# What you will do
Your answer must be the listing repeated word for word, without its pictures.

# Data supplied
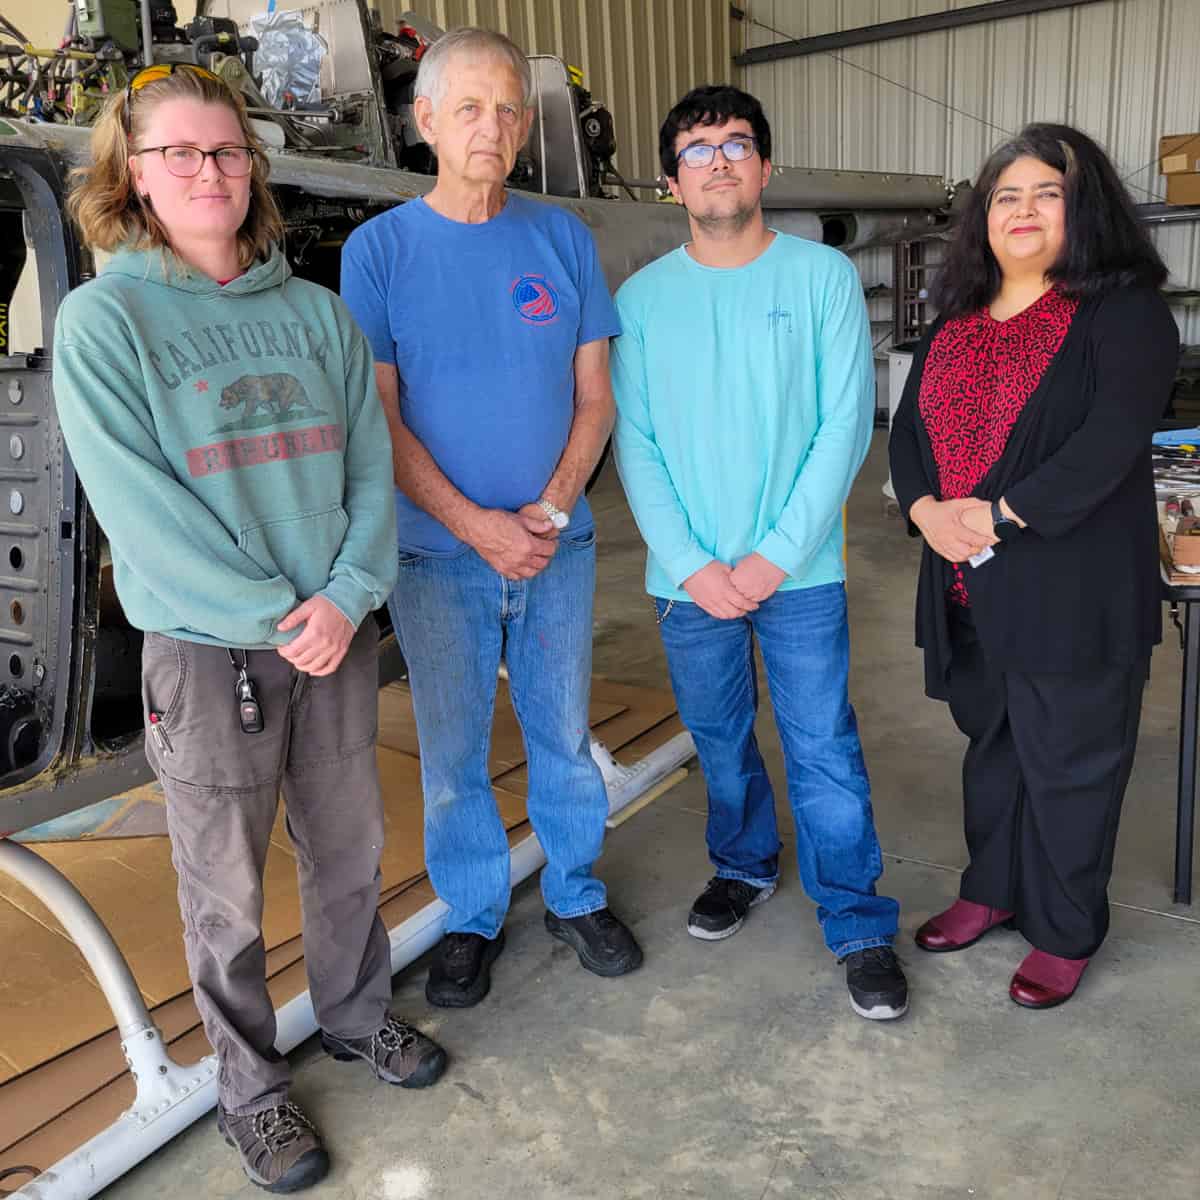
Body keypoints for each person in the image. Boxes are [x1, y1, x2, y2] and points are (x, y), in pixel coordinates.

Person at [53, 64, 446, 1193]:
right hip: (211, 652)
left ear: (252, 168)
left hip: (333, 631)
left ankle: (357, 1015)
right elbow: (141, 509)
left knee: (349, 852)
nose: (208, 171)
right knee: (222, 888)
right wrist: (280, 616)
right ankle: (250, 1089)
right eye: (179, 152)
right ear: (133, 172)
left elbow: (371, 470)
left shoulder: (318, 314)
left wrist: (349, 593)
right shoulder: (104, 320)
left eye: (225, 151)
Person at [340, 27, 642, 1010]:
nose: (494, 125)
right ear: (423, 120)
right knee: (453, 751)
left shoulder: (561, 238)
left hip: (558, 546)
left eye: (509, 106)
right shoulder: (377, 252)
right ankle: (472, 914)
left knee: (560, 733)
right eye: (468, 106)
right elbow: (377, 420)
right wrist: (477, 526)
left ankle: (575, 891)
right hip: (436, 557)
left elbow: (596, 398)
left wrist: (547, 512)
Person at [611, 85, 906, 1022]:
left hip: (800, 573)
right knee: (720, 739)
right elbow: (637, 444)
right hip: (686, 580)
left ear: (765, 168)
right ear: (672, 183)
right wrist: (696, 565)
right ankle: (743, 865)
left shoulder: (819, 279)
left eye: (737, 145)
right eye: (697, 150)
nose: (720, 161)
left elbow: (843, 427)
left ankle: (857, 920)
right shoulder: (642, 301)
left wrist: (774, 556)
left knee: (822, 746)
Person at [888, 123, 1177, 1008]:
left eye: (1045, 193)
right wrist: (928, 510)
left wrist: (999, 517)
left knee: (1073, 762)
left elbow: (1109, 443)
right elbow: (908, 435)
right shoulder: (958, 319)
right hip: (971, 585)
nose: (1022, 211)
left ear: (1082, 209)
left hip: (1072, 591)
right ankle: (992, 889)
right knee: (996, 751)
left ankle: (1064, 928)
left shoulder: (1122, 312)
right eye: (1005, 196)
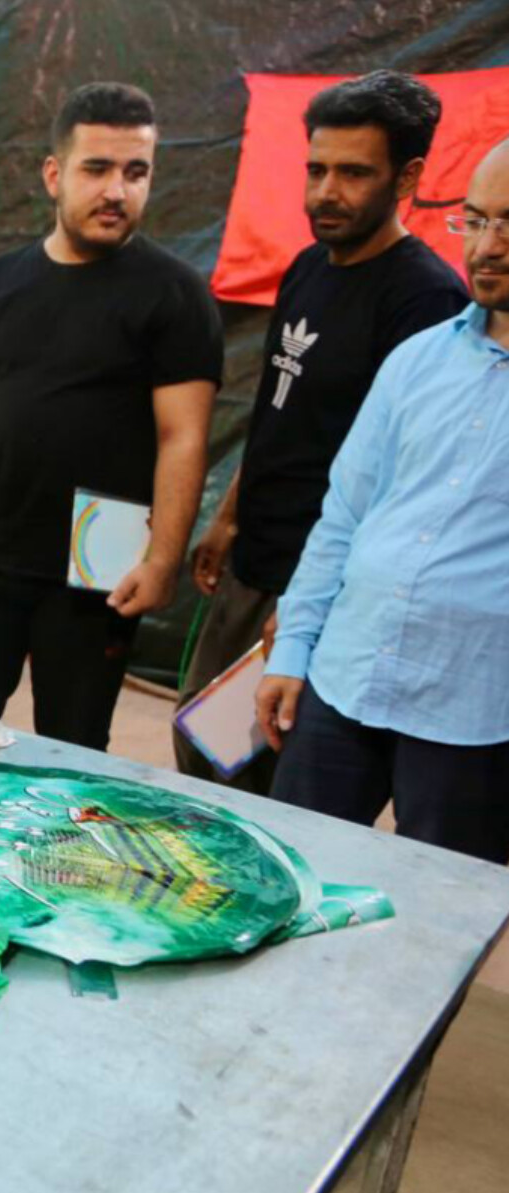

# Reply
Body keypoints for each person in the image. Boxes are [x1, y1, x2, y2] and points are (x, y), in pixel coordinates.

Person at [53, 64, 446, 1193]:
right hip: (211, 652)
left ear: (252, 168)
left hip: (333, 631)
left ankle: (357, 1015)
right elbow: (141, 509)
left knee: (349, 852)
nose: (208, 171)
right knee: (222, 888)
right wrist: (280, 616)
right ankle: (250, 1089)
right eye: (179, 152)
right ear: (133, 172)
left elbow: (371, 470)
left shoulder: (318, 314)
left wrist: (349, 593)
right shoulder: (104, 320)
left eye: (225, 151)
Person at [340, 27, 642, 1010]:
nose: (494, 125)
right ear: (423, 120)
right knee: (453, 751)
left shoulder: (561, 238)
left hip: (558, 546)
left eye: (509, 106)
right shoulder: (377, 252)
right ankle: (472, 914)
left knee: (560, 733)
right eye: (468, 106)
right elbow: (377, 420)
right wrist: (477, 526)
left ankle: (575, 891)
right hip: (436, 557)
left elbow: (596, 398)
left wrist: (547, 512)
Person at [611, 85, 906, 1022]:
left hip: (800, 573)
right knee: (720, 739)
right elbow: (637, 444)
right hip: (686, 580)
left ear: (765, 168)
right ear: (672, 183)
right wrist: (696, 565)
right ankle: (743, 865)
left shoulder: (819, 279)
left eye: (737, 145)
right eye: (697, 150)
nose: (720, 161)
left elbow: (843, 427)
left ankle: (857, 920)
right shoulder: (642, 301)
left wrist: (774, 556)
left knee: (822, 746)
Person at [888, 123, 1177, 1008]:
left eye: (1045, 193)
right wrist: (928, 510)
left wrist: (999, 517)
left knee: (1073, 762)
left elbow: (1109, 443)
right elbow: (908, 435)
right shoulder: (958, 319)
right hip: (971, 585)
nose: (1022, 211)
left ear: (1082, 209)
left hip: (1072, 591)
right ankle: (992, 889)
right knee: (996, 751)
left ankle: (1064, 928)
left shoulder: (1122, 312)
right eye: (1005, 196)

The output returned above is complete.